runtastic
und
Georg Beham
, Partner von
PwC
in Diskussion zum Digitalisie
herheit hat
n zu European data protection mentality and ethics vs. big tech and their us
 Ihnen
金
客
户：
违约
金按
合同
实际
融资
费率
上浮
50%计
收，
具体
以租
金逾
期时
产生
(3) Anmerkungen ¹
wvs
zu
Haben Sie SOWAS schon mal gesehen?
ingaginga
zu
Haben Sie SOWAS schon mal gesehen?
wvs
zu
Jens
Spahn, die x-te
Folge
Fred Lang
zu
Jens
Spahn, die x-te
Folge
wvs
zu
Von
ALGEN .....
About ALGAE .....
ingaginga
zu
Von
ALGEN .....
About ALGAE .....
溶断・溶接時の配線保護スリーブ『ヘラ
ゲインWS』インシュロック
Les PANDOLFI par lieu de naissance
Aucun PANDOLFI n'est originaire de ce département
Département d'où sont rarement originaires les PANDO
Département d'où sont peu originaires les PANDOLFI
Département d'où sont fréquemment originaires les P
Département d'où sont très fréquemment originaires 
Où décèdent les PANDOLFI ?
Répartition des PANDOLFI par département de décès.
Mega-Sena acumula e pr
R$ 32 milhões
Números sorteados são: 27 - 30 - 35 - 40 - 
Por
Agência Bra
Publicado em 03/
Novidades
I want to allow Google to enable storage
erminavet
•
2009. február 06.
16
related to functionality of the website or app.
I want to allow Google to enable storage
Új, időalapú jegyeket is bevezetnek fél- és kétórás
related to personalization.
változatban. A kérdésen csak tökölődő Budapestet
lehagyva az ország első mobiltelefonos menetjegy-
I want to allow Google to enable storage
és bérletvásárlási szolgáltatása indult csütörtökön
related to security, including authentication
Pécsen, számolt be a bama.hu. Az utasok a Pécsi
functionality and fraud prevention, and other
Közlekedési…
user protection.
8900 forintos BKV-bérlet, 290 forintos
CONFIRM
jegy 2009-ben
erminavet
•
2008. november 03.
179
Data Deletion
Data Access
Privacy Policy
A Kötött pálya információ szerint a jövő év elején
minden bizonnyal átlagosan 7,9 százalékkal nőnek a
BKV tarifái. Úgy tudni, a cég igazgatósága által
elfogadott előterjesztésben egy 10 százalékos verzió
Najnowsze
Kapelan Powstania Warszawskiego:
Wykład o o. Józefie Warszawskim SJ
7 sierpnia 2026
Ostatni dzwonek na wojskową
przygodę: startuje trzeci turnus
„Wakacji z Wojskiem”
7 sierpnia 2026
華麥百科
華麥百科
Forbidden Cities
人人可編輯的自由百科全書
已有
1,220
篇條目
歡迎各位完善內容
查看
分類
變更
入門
================================
- What the task asks: Can you reproduce the data verbatim, from its first line through the line containing "Les PANDOLFI par lieu de naissance", with both of those lines included?

- Response box:
runtastic
und
Georg Beham
, Partner von
PwC
in Diskussion zum Digitalisie
herheit hat
n zu European data protection mentality and ethics vs. big tech and their us
 Ihnen
金
客
户：
违约
金按
合同
实际
融资
费率
上浮
50%计
收，
具体
以租
金逾
期时
产生
(3) Anmerkungen ¹
wvs
zu
Haben Sie SOWAS schon mal gesehen?
ingaginga
zu
Haben Sie SOWAS schon mal gesehen?
wvs
zu
Jens
Spahn, die x-te
Folge
Fred Lang
zu
Jens
Spahn, die x-te
Folge
wvs
zu
Von
ALGEN .....
About ALGAE .....
ingaginga
zu
Von
ALGEN .....
About ALGAE .....
溶断・溶接時の配線保護スリーブ『ヘラ
ゲインWS』インシュロック
Les PANDOLFI par lieu de naissance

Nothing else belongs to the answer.